- Opening Delimiter -

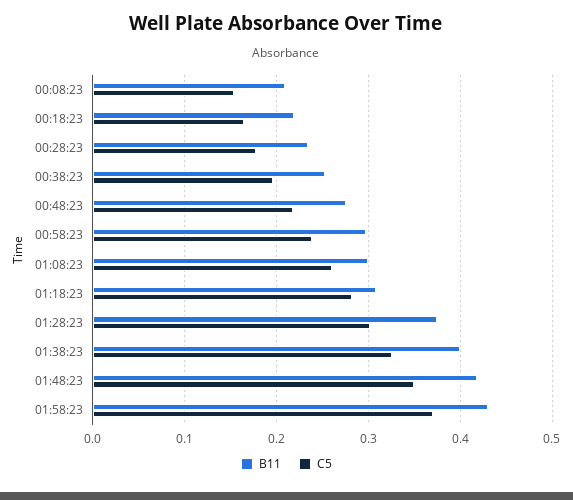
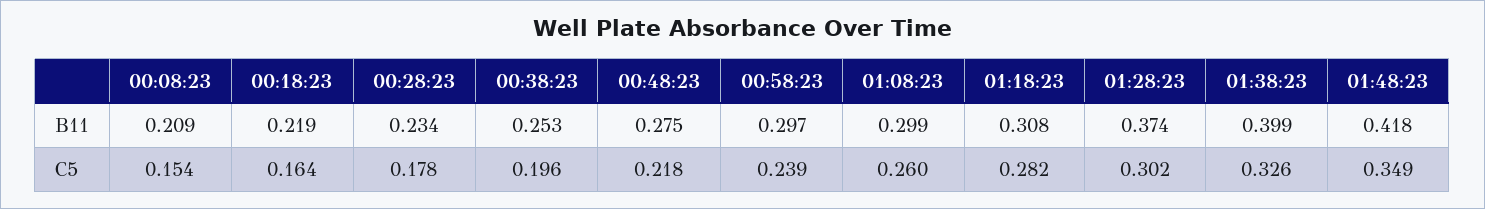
  {
    "B11": {
      "00:08:23": 0.209,
      "00:18:23": 0.219,
      "00:28:23": 0.234,
      "00:38:23": 0.253,
      "00:48:23": 0.275,
      "00:58:23": 0.297,
      "01:08:23": 0.299,
      "01:18:23": 0.308,
      "01:28:23": 0.374,
      "01:38:23": 0.399,
-     "01:48:23": 0.418,
+     "01:48:23": 0.418
-     "01:58:23": 0.43
    },
    "C5": {
      "00:08:23": 0.154,
      "00:18:23": 0.164,
      "00:28:23": 0.178,
      "00:38:23": 0.196,
      "00:48:23": 0.218,
      "00:58:23": 0.239,
      "01:08:23": 0.26,
      "01:18:23": 0.282,
      "01:28:23": 0.302,
      "01:38:23": 0.326,
-     "01:48:23": 0.349,
+     "01:48:23": 0.349
-     "01:58:23": 0.37
    }
  }

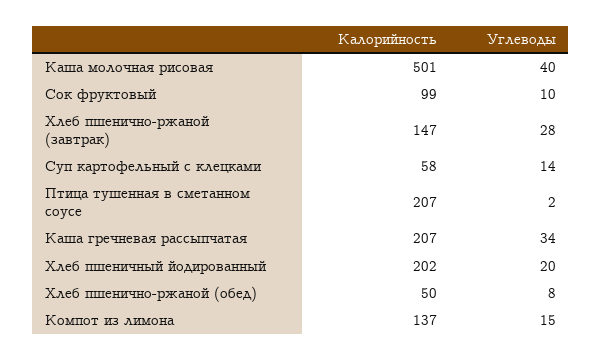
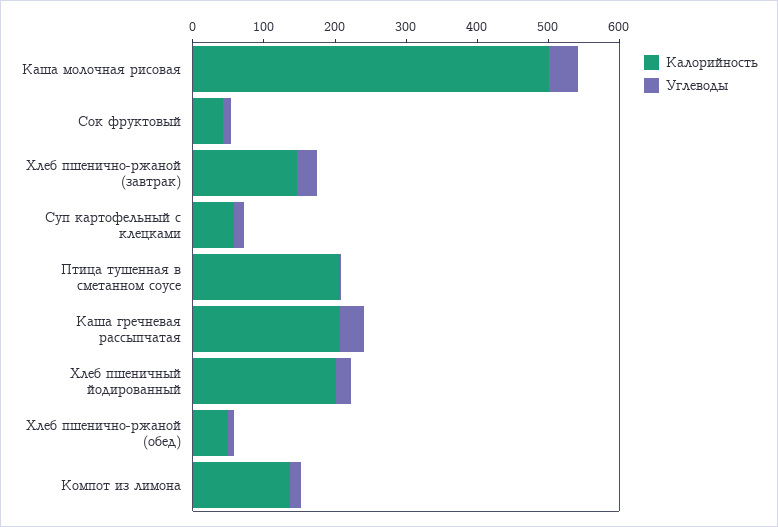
  {
    "Калорийность": {
      "Каша молочная рисовая": 501,
-     "Сок фруктовый": 99,
+     "Сок фруктовый": 40,
      "Хлеб пшенично-ржаной (завтрак)": 147,
      "Суп картофельный с клецками": 58,
      "Птица тушенная в сметанном соусе": 207,
      "Каша гречневая рассыпчатая": 207,
      "Хлеб пшеничный йодированный": 202,
      "Хлеб пшенично-ржаной (обед)": 50,
      "Компот из лимона": 137
    },
    "Углеводы": {
      "Каша молочная рисовая": 40,
      "Сок фруктовый": 10,
      "Хлеб пшенично-ржаной (завтрак)": 28,
      "Суп картофельный с клецками": 14,
      "Птица тушенная в сметанном соусе": 2,
      "Каша гречневая рассыпчатая": 34,
      "Хлеб пшеничный йодированный": 20,
      "Хлеб пшенично-ржаной (обед)": 8,
      "Компот из лимона": 15
    }
  }

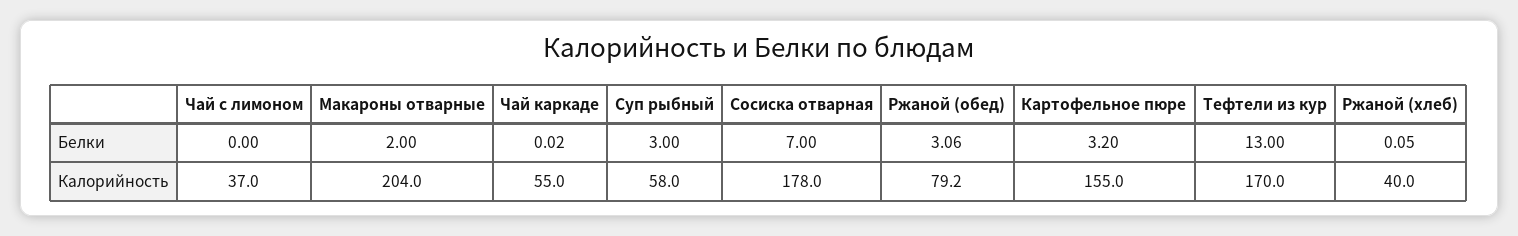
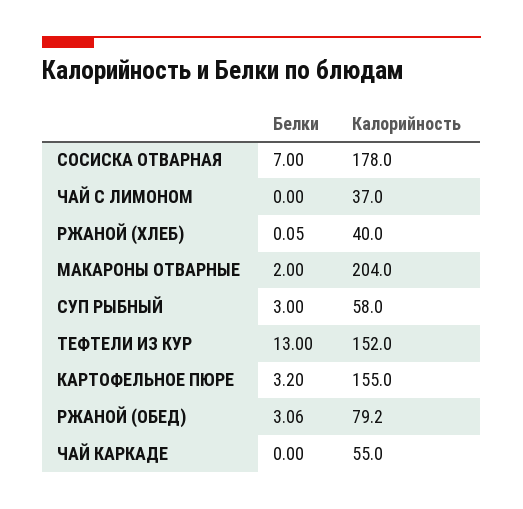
  {
    "Чай с лимоном": {
      "Белки": 0,
      "Калорийность": 37
    },
    "Макароны отварные": {
      "Белки": 2,
      "Калорийность": 204
    },
    "Чай каркаде": {
-     "Белки": 0.02,
+     "Белки": 0,
      "Калорийность": 55
    },
    "Суп рыбный": {
      "Белки": 3,
      "Калорийность": 58
    },
    "Сосиска отварная": {
      "Белки": 7,
      "Калорийность": 178
    },
    "Ржаной (обед)": {
      "Белки": 3.06,
      "Калорийность": 79.2
    },
    "Картофельное пюре": {
      "Белки": 3.2,
      "Калорийность": 155
    },
    "Тефтели из кур": {
      "Белки": 13,
-     "Калорийность": 170
+     "Калорийность": 152
    },
    "Ржаной (хлеб)": {
      "Белки": 0.05,
      "Калорийность": 40
    }
  }

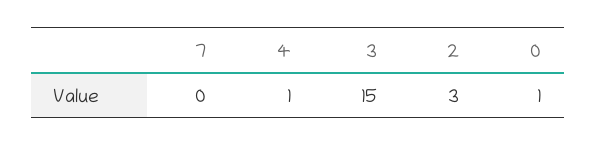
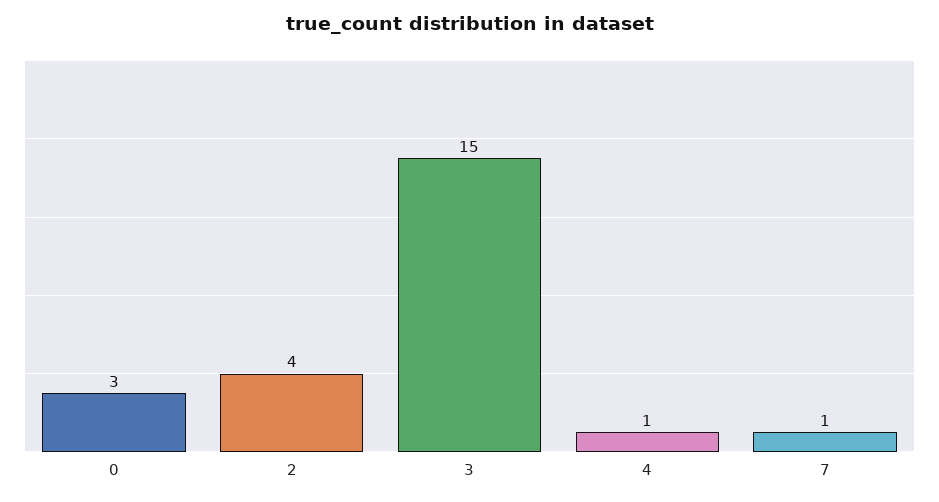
  {
-   "7": 0,
+   "7": 1,
    "4": 1,
    "3": 15,
-   "2": 3,
+   "2": 4,
-   "0": 1
+   "0": 3
  }

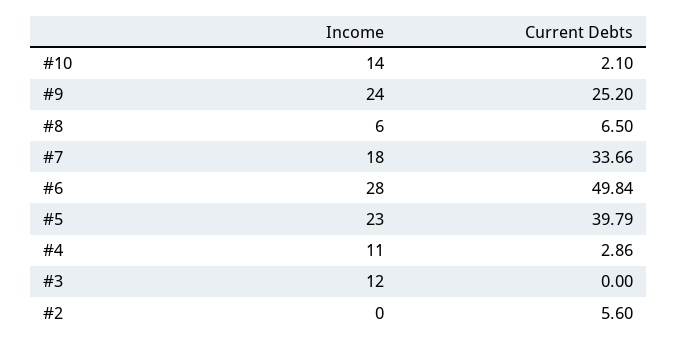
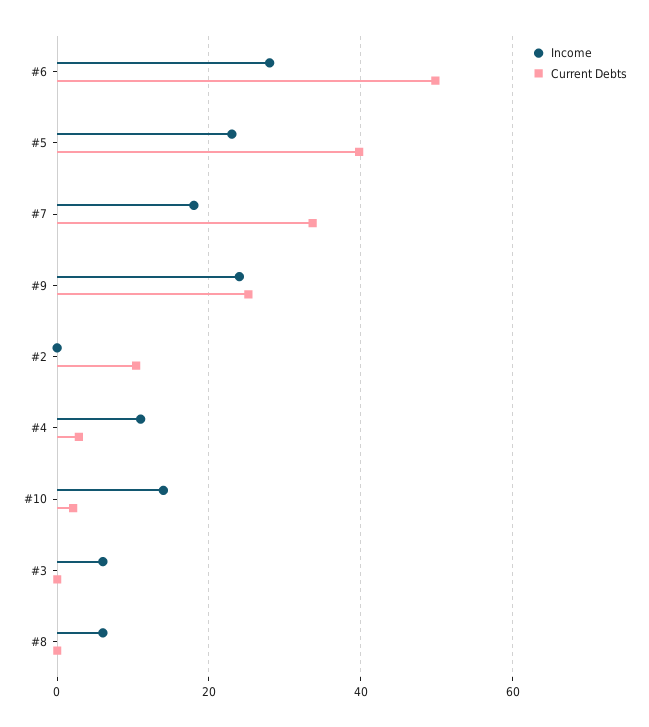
  {
    "Income": {
      "#10": 14,
      "#9": 24,
      "#8": 6,
      "#7": 18,
      "#6": 28,
      "#5": 23,
      "#4": 11,
-     "#3": 12,
+     "#3": 6,
      "#2": 0
    },
    "Current Debts": {
      "#10": 2.1,
      "#9": 25.2,
-     "#8": 6.5,
+     "#8": 0,
      "#7": 33.66,
      "#6": 49.84,
      "#5": 39.79,
      "#4": 2.86,
      "#3": 0,
-     "#2": 5.6
+     "#2": 10
    }
  }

- Closing Delimiter -

# Request:
The entries above should be written out in full, and any picture in them left out.

# Answer to this task:
  {
    "B11": {
      "00:08:23": 0.209,
      "00:18:23": 0.219,
      "00:28:23": 0.234,
      "00:38:23": 0.253,
      "00:48:23": 0.275,
      "00:58:23": 0.297,
      "01:08:23": 0.299,
      "01:18:23": 0.308,
      "01:28:23": 0.374,
      "01:38:23": 0.399,
-     "01:48:23": 0.418,
+     "01:48:23": 0.418
-     "01:58:23": 0.43
    },
    "C5": {
      "00:08:23": 0.154,
      "00:18:23": 0.164,
      "00:28:23": 0.178,
      "00:38:23": 0.196,
      "00:48:23": 0.218,
      "00:58:23": 0.239,
      "01:08:23": 0.26,
      "01:18:23": 0.282,
      "01:28:23": 0.302,
      "01:38:23": 0.326,
-     "01:48:23": 0.349,
+     "01:48:23": 0.349
-     "01:58:23": 0.37
    }
  }

  {
    "Калорийность": {
      "Каша молочная рисовая": 501,
-     "Сок фруктовый": 99,
+     "Сок фруктовый": 40,
      "Хлеб пшенично-ржаной (завтрак)": 147,
      "Суп картофельный с клецками": 58,
      "Птица тушенная в сметанном соусе": 207,
      "Каша гречневая рассыпчатая": 207,
      "Хлеб пшеничный йодированный": 202,
      "Хлеб пшенично-ржаной (обед)": 50,
      "Компот из лимона": 137
    },
    "Углеводы": {
      "Каша молочная рисовая": 40,
      "Сок фруктовый": 10,
      "Хлеб пшенично-ржаной (завтрак)": 28,
      "Суп картофельный с клецками": 14,
      "Птица тушенная в сметанном соусе": 2,
      "Каша гречневая рассыпчатая": 34,
      "Хлеб пшеничный йодированный": 20,
      "Хлеб пшенично-ржаной (обед)": 8,
      "Компот из лимона": 15
    }
  }

  {
    "Чай с лимоном": {
      "Белки": 0,
      "Калорийность": 37
    },
    "Макароны отварные": {
      "Белки": 2,
      "Калорийность": 204
    },
    "Чай каркаде": {
-     "Белки": 0.02,
+     "Белки": 0,
      "Калорийность": 55
    },
    "Суп рыбный": {
      "Белки": 3,
      "Калорийность": 58
    },
    "Сосиска отварная": {
      "Белки": 7,
      "Калорийность": 178
    },
    "Ржаной (обед)": {
      "Белки": 3.06,
      "Калорийность": 79.2
    },
    "Картофельное пюре": {
      "Белки": 3.2,
      "Калорийность": 155
    },
    "Тефтели из кур": {
      "Белки": 13,
-     "Калорийность": 170
+     "Калорийность": 152
    },
    "Ржаной (хлеб)": {
      "Белки": 0.05,
      "Калорийность": 40
    }
  }

  {
-   "7": 0,
+   "7": 1,
    "4": 1,
    "3": 15,
-   "2": 3,
+   "2": 4,
-   "0": 1
+   "0": 3
  }

  {
    "Income": {
      "#10": 14,
      "#9": 24,
      "#8": 6,
      "#7": 18,
      "#6": 28,
      "#5": 23,
      "#4": 11,
-     "#3": 12,
+     "#3": 6,
      "#2": 0
    },
    "Current Debts": {
      "#10": 2.1,
      "#9": 25.2,
-     "#8": 6.5,
+     "#8": 0,
      "#7": 33.66,
      "#6": 49.84,
      "#5": 39.79,
      "#4": 2.86,
      "#3": 0,
-     "#2": 5.6
+     "#2": 10
    }
  }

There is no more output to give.